Castro can thank Bush and his Rambo-like behavior for this new-found solidarity with other Latin American countries. The American Goliath has been waging an undeclared economic war against the Cuban regime. Miami Cubans are only allowed to send money to direct relatives, and the daily rate for visitors was reduced from 150 to 50 dollars. Washington is also tracking Cuba's international financial transactions. Foreign banks that assist Havana in processing foreign currency transactions are frequently punished with sanctions. "They treat us like money-launderers and drug leaders," complains America expert Dausa.
Many Cubans are worried that they may soon face a repeat of the energy crisis of the early 1990s, when the Soviet Union canceled its economic aid to former allies.

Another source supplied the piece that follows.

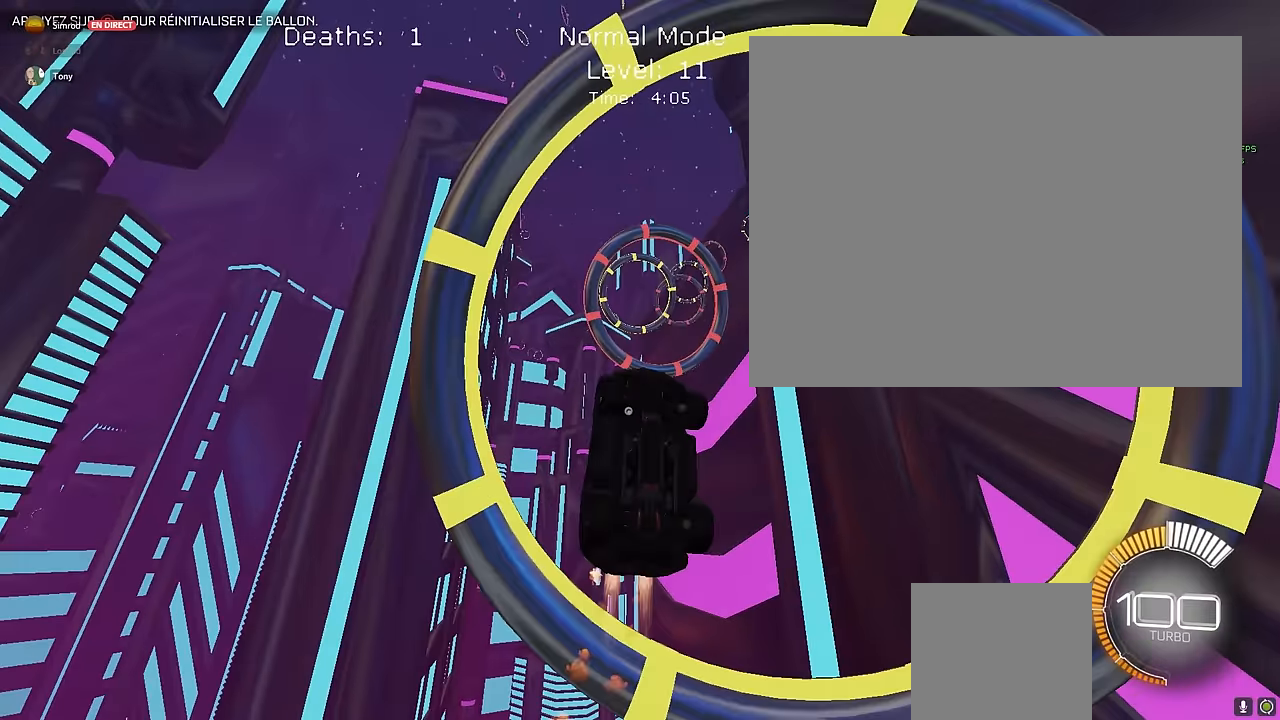
{"buttons": ["X", "L1", "R2"], "left_stick": "up-left", "events": [[250, "left_stick", "right"], [458, "left_stick", "up-left"]]}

Electricity is now in such short supply that, in some parts of Havana, the power is once again being shut off for several hours each day.
For the first time, Washington is taking steps against tourism, Cuba's most important source of hard currency. SuperClubs, a Jamaican company that had planned to open a number of hotels, was threatened with the closure of its operations in the United States. Horrified, the company quickly dropped its plans for Cuba.
Now even European companies feel intimidated. "Anyone who invests in Cuba can expect problems with the United States," says a German company's representative in Havana. These are not empty threats: This year, Washington has already imposed monetary fines on 60 companies for transporting Cuban goods.